See also this account of a ProPublica photographer harassed by the police, a story that strongly resembles the experience of videographer Drew Wheelan, blogged here late last month. For more tales of the government blocking access to information in the Gulf, see the ACLU's roundup here.

When the authorities try to centralize the flow of information, chances are good that they're centralizing much more than that. It's worth noting that the feds have not just waved away outside efforts to help but are making it difficult for the people who actually live in the affected areas to deal with the disaster. When the head of one town's volunteer fire department led an effort to set up a blockade of barges to keep oil out of the Magnolia River, for example, it amounted to an act of civil disobedience—the bureaucratic approval process just wasn't fast enough.
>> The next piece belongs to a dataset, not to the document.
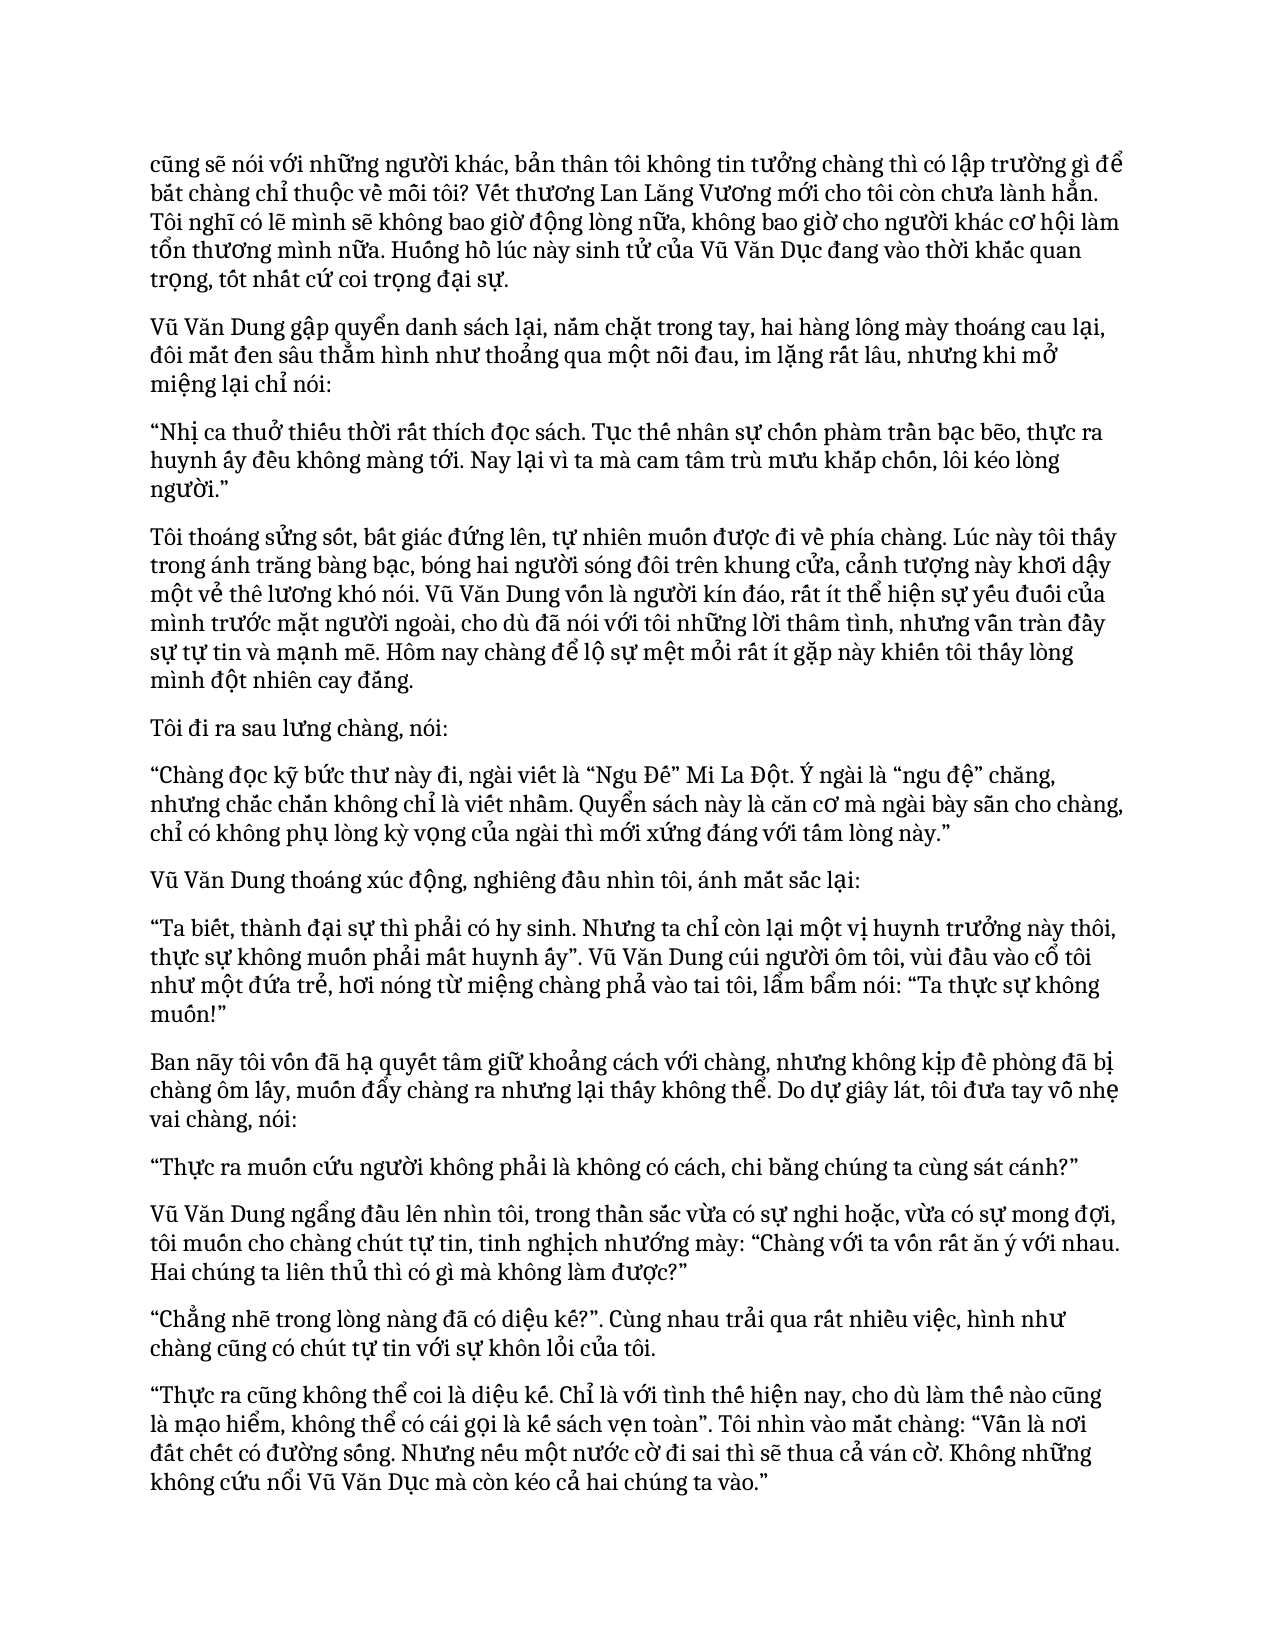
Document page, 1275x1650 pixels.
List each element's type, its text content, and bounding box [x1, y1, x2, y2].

Sound familiar? Take a trip back to New Orleans in 2005:

[I]t seems more and more clear that, far from working closely with volunteers and rival authorities, the Department of Homeland Security–the giant new bureaucracy that absorbed the Federal Emergency Management Agency in 2003–adopted a command-and-control approach that at times worked actively against the other responses. Anecdotes abound not just of well-qualified civilians being turned away from the disaster zone but of public employees being poorly deployed, such as the 1,400 firefighters who were assigned to do community relations work.

This is looking a lot like Barack Obama's Katrina after all. Not because the president was too slow to respond, as the first people to throw around the "Obama's Katrina" phrase meant by it, but because his team has been recreating the centralized, authoritarian approach that marked the last administration's response to the hurricane. Even the most ridiculous PR moments of the Katrina cleanup are being echoed today. As Mark Twain supposedly said, history may not repeat itself, but it sure does rhyme.